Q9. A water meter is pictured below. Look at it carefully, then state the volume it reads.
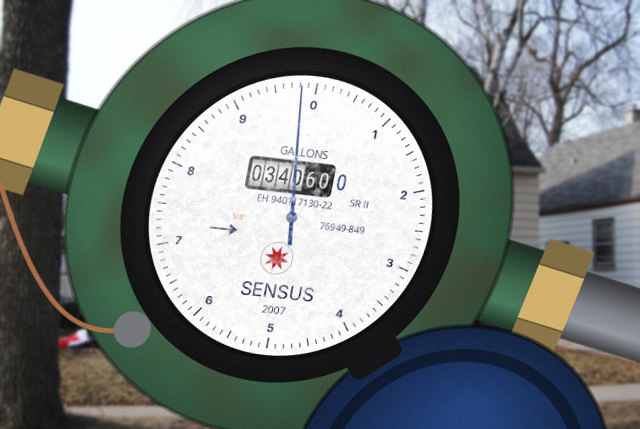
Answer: 340599.8 gal
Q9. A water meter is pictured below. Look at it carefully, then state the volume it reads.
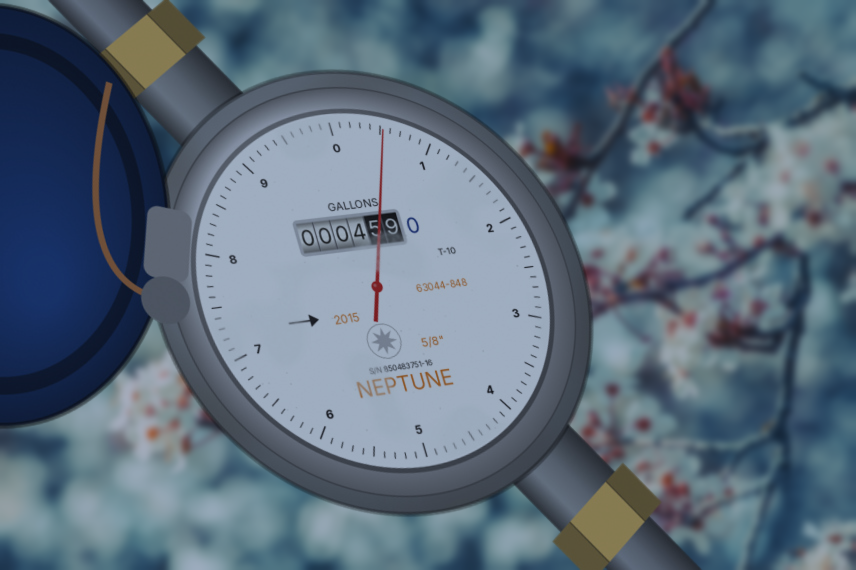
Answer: 4590.5 gal
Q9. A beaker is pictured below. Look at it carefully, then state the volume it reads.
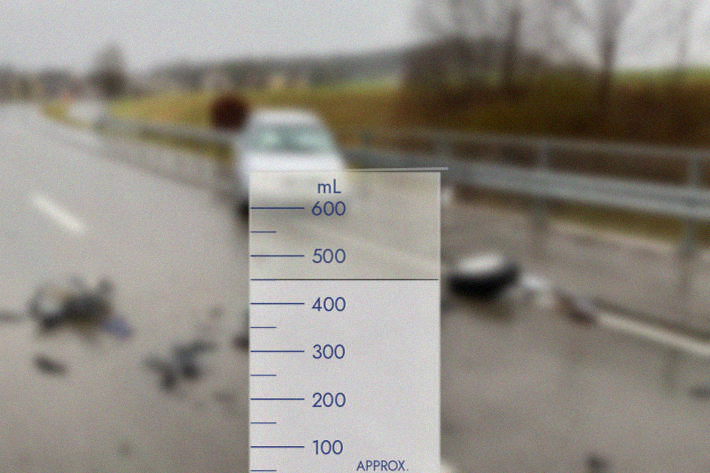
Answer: 450 mL
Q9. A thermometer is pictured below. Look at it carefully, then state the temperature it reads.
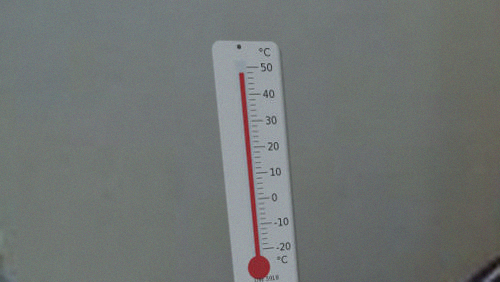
········
Render the rows above as a Markdown table with the columns Number and Content, one line of text per table row, skipping blank lines and leaving out the pictures.

_Result_.
| Number | Content |
|---|---|
| 1 | Q9. A water meter is pictured below. Look at it carefully, then state the volume it reads. |
| 2 | Answer: 340599.8 gal |
| 3 | Q9. A water meter is pictured below. Look at it carefully, then state the volume it reads. |
| 4 | Answer: 4590.5 gal |
| 5 | Q9. A beaker is pictured below. Look at it carefully, then state the volume it reads. |
| 6 | Answer: 450 mL |
| 7 | Q9. A thermometer is pictured below. Look at it carefully, then state the temperature it reads. |